(Information supplied begins)

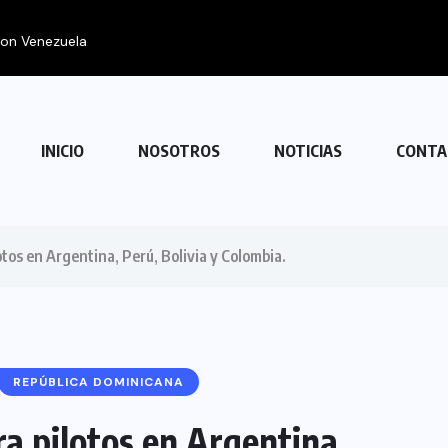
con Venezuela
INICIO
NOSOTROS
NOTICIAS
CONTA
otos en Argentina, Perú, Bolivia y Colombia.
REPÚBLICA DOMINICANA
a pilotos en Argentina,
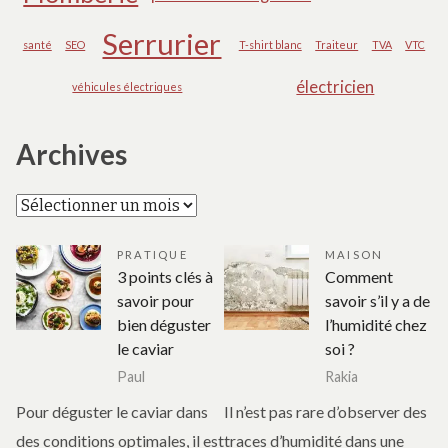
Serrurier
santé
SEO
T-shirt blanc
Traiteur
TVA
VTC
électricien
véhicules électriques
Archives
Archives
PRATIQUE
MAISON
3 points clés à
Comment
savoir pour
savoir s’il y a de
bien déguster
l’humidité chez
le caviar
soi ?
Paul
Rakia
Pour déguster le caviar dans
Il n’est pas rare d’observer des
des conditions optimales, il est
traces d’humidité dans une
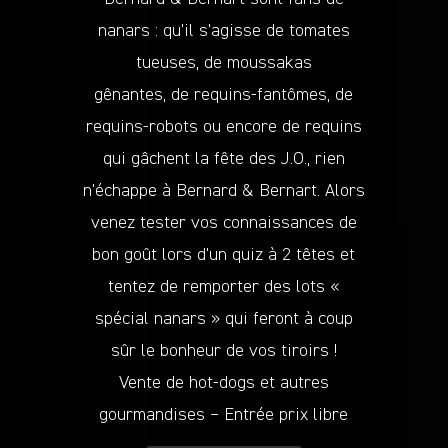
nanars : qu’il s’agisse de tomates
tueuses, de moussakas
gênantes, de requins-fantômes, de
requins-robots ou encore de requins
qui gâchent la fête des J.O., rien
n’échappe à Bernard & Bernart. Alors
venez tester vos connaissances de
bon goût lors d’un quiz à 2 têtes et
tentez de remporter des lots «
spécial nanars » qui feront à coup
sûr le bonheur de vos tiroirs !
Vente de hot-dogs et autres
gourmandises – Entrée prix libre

(Information supplied ends)
(Information supplied begins)

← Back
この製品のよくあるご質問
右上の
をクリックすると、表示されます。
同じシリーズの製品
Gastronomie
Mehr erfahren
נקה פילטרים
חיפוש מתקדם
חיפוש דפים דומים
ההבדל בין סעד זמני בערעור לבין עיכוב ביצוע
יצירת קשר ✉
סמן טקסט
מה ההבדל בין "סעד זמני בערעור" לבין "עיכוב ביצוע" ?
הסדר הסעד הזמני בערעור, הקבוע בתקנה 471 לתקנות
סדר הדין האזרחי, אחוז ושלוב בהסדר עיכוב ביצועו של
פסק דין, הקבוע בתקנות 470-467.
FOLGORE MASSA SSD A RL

(Information supplied ends)

Problem description
Copy the entries above exactly, but only from the line holding "Vente de hot-dogs et autres" through the line holding "gourmandises – Entrée prix libre", both included.

Answer to the exercise
Vente de hot-dogs et autres
gourmandises – Entrée prix libre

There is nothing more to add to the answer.